Indo direto ao assunto: Allen não perdeu pitada da sua capacidade de entretenimento e deleite, quer o faça através do seu estilo intencionalmente pomposo, incluindo a utilização confusa de palavras caras, barrocas ou obscuras — gewgaw, afflatus, syncope, callipygian, crepuscular — quer inventando nomes disparatados, mas estranhamente adequados às suas personagens, como Hal Roachpaste, Ambrosia Wheelbase, Hugh Forcemeat, Panufnik, Morey Angleworm, Grossnose… a lista é interminável. Temos igualmente o borrifar pródigo de referências eruditas, de Scriabin, Reinhold Niebuhr e La Rochefoucald até Strindberg e Turgenev. E também, já agora, para não ser acusado de demasiado rebuscado, Miley Cyrus.

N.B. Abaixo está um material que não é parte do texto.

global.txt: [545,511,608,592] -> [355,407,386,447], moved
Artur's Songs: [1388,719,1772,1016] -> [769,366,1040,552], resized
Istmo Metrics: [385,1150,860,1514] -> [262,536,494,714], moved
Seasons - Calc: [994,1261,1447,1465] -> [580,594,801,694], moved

Mais impressionantes, porventura, para uma académica caduca como eu própria, são as alusões a expressões como «exaltação das cotovias», ou «o mar atormentado por gongos» de W. B. Yeats. Se escutar com atenção, poderá ouvir a característica execução de Allen por detrás das palavras — as consoantes dentilabiais, o tom neutro, mas melancólico, a passagem repentina e brusca da mais normal e plebeia das observações para comentário absolutamente desvairados. Nestes tempos cada vez mais escuros que são os nossos,  quando um biltre baixote de olhos estreitos parece apostado  em semear caos e sofrimento no mundo, uma das poucas pausas que nos resta poder fazer na tristeza e no desespero são o toquezinho ligeiro de humor e as irrupções ostensivas de rebaldaria, que nos recordam que a vida tem outras facetas que não o puro horror. Nunca como agora foi tão importante fazer os palhaços entrar em cena. Woody Allen que entre pois em cena.”
Daphne Merkin,  em 
Prefácio a Zero Gravity , de Woody AllenEdiçoes 70, pp.11-18
 
WOODY ALLEN
"Woody Allen é argumentista, realizador e actor. Stand-up comedian, tem também vasta obra publicada em livro. Vive em Manhattan, no Upper East Side, com a mulher, Soon-Yi, e as duas filhas de ambos, Manzie e Bechet. Apaixonado pelo jazz e entusiasta do desporto. Nas suas próprias palavras, lamenta nunca ter feito um grande filme, embora afirme que ainda está a tentar.
Sinopse
ZERO GRAVITY
é o quinto livro de textos humorísticos de Woody Allen, um artífice de prosa hilariante que conquistou um alargadíssimo séquito de leitores desde os seus clássicos Pura Anarquia, Sem Penas, Getting Even e Side Effects. Sejam os textos sobre cavalos que pintam, carros que pensam ou a vida sexual de celebridades, Woody Allen é sempre original, sofisticado, extremamente observador e, o mais importante, implacavelmente engraçado."